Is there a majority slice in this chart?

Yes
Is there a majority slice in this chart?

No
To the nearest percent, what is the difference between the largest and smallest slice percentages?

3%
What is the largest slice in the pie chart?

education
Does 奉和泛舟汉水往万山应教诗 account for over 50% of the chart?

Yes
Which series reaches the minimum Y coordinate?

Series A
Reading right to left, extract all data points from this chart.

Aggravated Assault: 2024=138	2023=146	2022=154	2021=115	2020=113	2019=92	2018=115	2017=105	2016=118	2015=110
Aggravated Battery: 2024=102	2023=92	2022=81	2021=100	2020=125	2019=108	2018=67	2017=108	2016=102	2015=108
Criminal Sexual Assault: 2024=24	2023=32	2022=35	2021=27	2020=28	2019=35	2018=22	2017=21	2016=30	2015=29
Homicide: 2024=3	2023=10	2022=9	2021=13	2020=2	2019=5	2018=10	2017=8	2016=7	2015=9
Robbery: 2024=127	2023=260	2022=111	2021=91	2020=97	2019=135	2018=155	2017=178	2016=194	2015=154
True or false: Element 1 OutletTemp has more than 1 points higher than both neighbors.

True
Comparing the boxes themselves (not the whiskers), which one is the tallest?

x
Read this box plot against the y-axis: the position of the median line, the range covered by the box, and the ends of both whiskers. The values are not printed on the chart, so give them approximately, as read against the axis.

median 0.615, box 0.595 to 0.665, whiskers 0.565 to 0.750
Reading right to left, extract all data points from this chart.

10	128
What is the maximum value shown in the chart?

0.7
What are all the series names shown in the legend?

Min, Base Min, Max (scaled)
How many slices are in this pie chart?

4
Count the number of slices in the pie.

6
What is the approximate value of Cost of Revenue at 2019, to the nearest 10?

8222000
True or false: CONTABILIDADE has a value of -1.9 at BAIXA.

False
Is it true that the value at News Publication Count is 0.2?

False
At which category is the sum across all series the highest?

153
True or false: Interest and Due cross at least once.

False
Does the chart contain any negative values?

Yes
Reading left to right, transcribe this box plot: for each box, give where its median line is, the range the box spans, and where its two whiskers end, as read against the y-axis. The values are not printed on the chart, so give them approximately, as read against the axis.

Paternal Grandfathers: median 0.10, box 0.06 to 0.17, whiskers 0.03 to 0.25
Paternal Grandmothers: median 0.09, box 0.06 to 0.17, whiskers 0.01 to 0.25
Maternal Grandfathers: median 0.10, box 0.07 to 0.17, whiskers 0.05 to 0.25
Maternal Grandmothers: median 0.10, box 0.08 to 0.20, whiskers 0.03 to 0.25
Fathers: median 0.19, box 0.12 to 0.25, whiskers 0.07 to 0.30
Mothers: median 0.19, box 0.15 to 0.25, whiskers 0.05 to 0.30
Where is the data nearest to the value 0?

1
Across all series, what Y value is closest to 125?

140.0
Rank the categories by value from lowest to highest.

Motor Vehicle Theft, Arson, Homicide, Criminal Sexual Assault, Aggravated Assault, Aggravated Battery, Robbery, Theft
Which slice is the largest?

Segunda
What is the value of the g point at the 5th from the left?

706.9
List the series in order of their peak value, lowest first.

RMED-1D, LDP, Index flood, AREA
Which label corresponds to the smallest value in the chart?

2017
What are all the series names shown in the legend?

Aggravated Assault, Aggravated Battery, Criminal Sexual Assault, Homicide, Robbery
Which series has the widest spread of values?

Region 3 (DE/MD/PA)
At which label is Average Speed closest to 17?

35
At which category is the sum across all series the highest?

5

§ Suas instruções
Quais linhas acima contêm a palavra "Paternal", com maiúsculas e minúsculas exatamente iguais? Encontre-as e copie cada uma delas.

§ Sua resposta
Paternal Grandfathers: median 0.10, box 0.06 to 0.17, whiskers 0.03 to 0.25
Paternal Grandmothers: median 0.09, box 0.06 to 0.17, whiskers 0.01 to 0.25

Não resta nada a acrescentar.